A smart contract is simply a piece of code that will check the parameters of an object. If they change, then the smart contract will initiate certain clauses firing other functions. For an example, let’s look at the smart contract that I coded. When a loan application is made, a set of transactions are made. If the loan is then opened on the admin side of the web platform, and certain parameters are changed, then the smart contract will check to see which ones were changed. It will then create transactions based on which parameters were changed. This reduces the risk of errors and the amount of manpower needed. The complexity of smart contracts is scalable. For instance, if the trust between two parties is strong, a smart contract could alter parameters in another company’s database if certain clauses are crossed or breached.

Why all the buzz?

I know what you’re thinking. This seems pretty basic, and any company that has in-house developers will have coded some form of smart contract, it’s not a new concept. What are people talking about it? It’s because the utility of smart contracts has increased. In 1996, how widespread was the internet? How good was standard computation? How clean and well-structured was the data flow? Not as good, or cheap as today. With high-level programming languages and the increasing ease of obtaining good quality hardware, smart contracts are moving into the realm of individuals and small businesses.
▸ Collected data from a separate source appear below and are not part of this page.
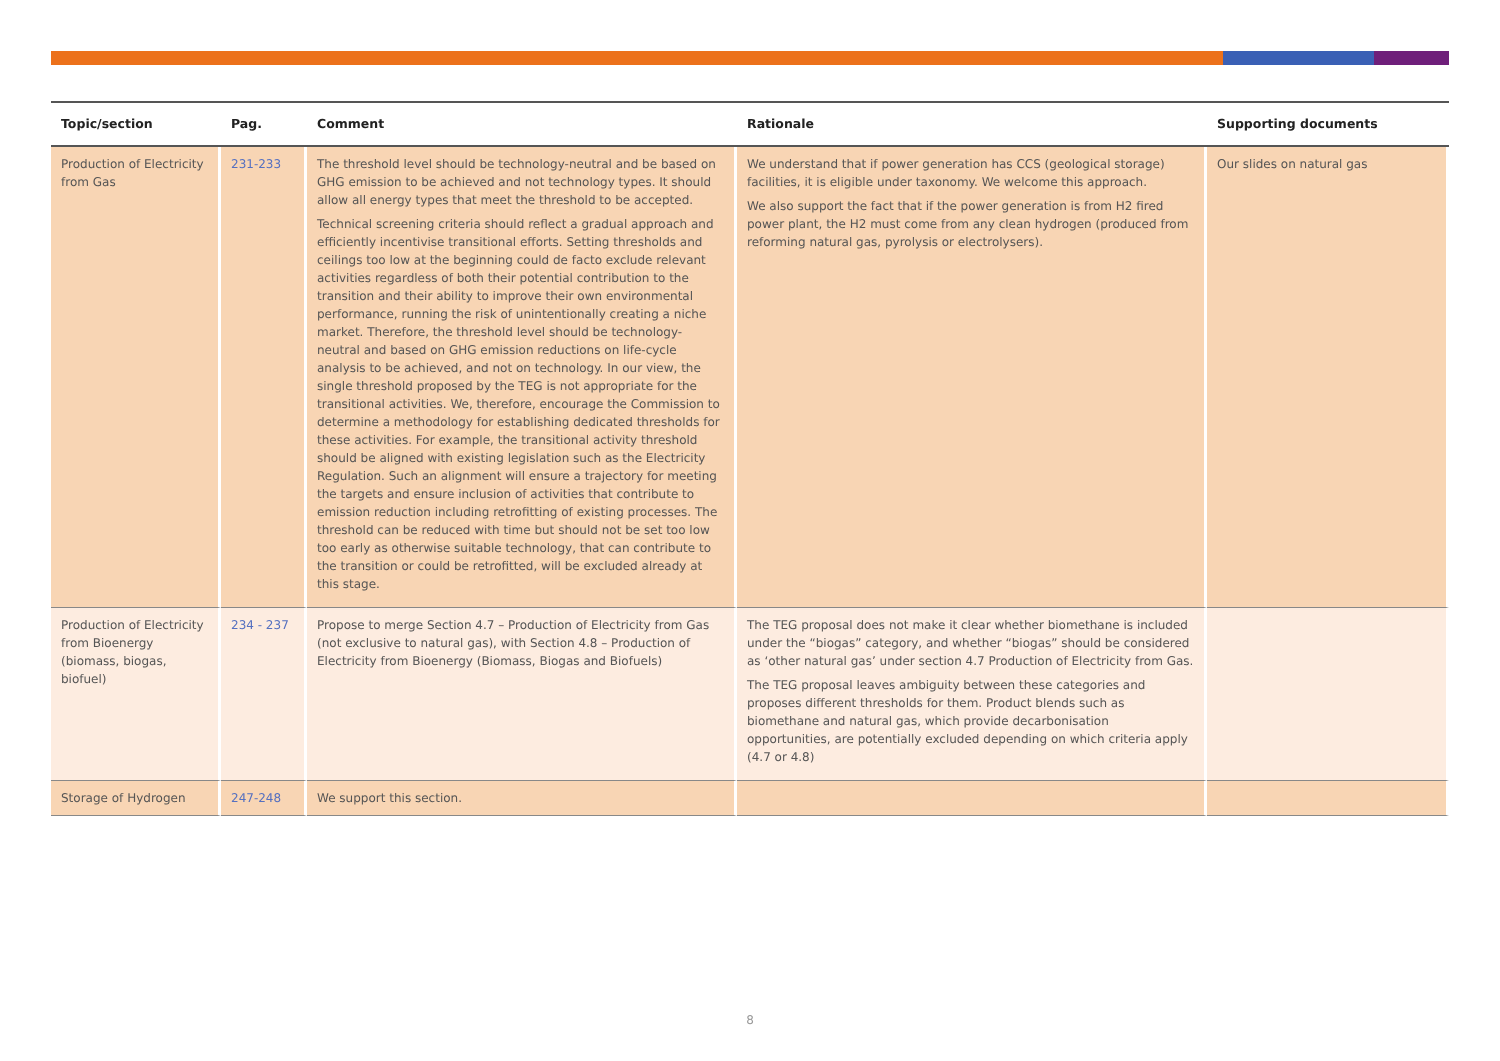| Topic/section | Pag. | Comment | Rationale | Supporting documents |
| --- | --- | --- | --- | --- |
| Production of Electricity from Gas | 231-233 | The threshold level should be technology-neutral and be based on GHG emission to be achieved and not technology types. It should allow all energy types that meet the threshold to be accepted. Technical screening criteria should reflect a gradual approach and efficiently incentivise transitional efforts. Setting thresholds and ceilings too low at the beginning could de facto exclude relevant activities regardless of both their potential contribution to the transition and their ability to improve their own environmental performance, running the risk of unintentionally creating a niche market. Therefore, the threshold level should be technology-neutral and based on GHG emission reductions on life-cycle analysis to be achieved, and not on technology. In our view, the single threshold proposed by the TEG is not appropriate for the transitional activities. We, therefore, encourage the Commission to determine a methodology for establishing dedicated thresholds for these activities. For example, the transitional activity threshold should be aligned with existing legislation such as the Electricity Regulation. Such an alignment will ensure a trajectory for meeting the targets and ensure inclusion of activities that contribute to emission reduction including retrofitting of existing processes. The threshold can be reduced with time but should not be set too low too early as otherwise suitable technology, that can contribute to the transition or could be retrofitted, will be excluded already at this stage. | We understand that if power generation has CCS (geological storage) facilities, it is eligible under taxonomy. We welcome this approach. We also support the fact that if the power generation is from H2 fired power plant, the H2 must come from any clean hydrogen (produced from reforming natural gas, pyrolysis or electrolysers). | Our slides on natural gas |
| Production of Electricity from Bioenergy (biomass, biogas, biofuel) | 234 - 237 | Propose to merge Section 4.7 – Production of Electricity from Gas (not exclusive to natural gas), with Section 4.8 – Production of Electricity from Bioenergy (Biomass, Biogas and Biofuels) | The TEG proposal does not make it clear whether biomethane is included under the “biogas” category, and whether “biogas” should be considered as ‘other natural gas’ under section 4.7 Production of Electricity from Gas. The TEG proposal leaves ambiguity between these categories and proposes different thresholds for them. Product blends such as biomethane and natural gas, which provide decarbonisation opportunities, are potentially excluded depending on which criteria apply (4.7 or 4.8) | |
| Storage of Hydrogen | 247-248 | We support this section. | | |
8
They’re not legally binding

Despite the name, they are not legally binding. Instead, smart contracts can be used to enforce clauses in legal contracts. This does make sense. There can be bugs in the code or certain parameters that were not considered resulting in strange results. You could potentially find yourself in some legal grey areas if these were legally binding. I am no lawyer, and I will not pretend to be. I’d be deceiving you if I gave any more detailed information on the legal aspects. The take-home message is that at the time of writing this, smart contracts need traditional legal proceedings before being created.

They get more powerful with trust

As mentioned in the second section, the complexity of a smart contract can increase if the trust is there. Trust is a big part of transactions and tech and has been throughout history. In the industrial revolution, British law was so well defined, England attracted a lot of foreign investors. If you’re skeptical, then test this. Pour some of your savings into a company in Nigeria. Your investment will theoretically go further as land a labor is cheaper. Many of you won’t because you know that corruption is rife, and the legal system has a lot to be desired. Although it makes financial sense your trust is lacking. Before tech, the best way to establish trust is through big institutions who have reputations. Individuals couldn’t compete because the average human has a finite memory and time to research. Before the internet, an individual could listen to a few friends if it’s local and read about a few big companies if he needed to trust someone with his banking transactions. The internet has completely changed this. Online rating systems and availability of data through online searches have empowered small businesses/individuals to establish a profile. Functions give customers a chance voice their concerns publically. Now with decentralized databases enabled by blockchain, trusting individuals has hit a whole new level. Trusted peer to peer transactions are now a reality as a decentralized database means that neither party has 100% control of the data.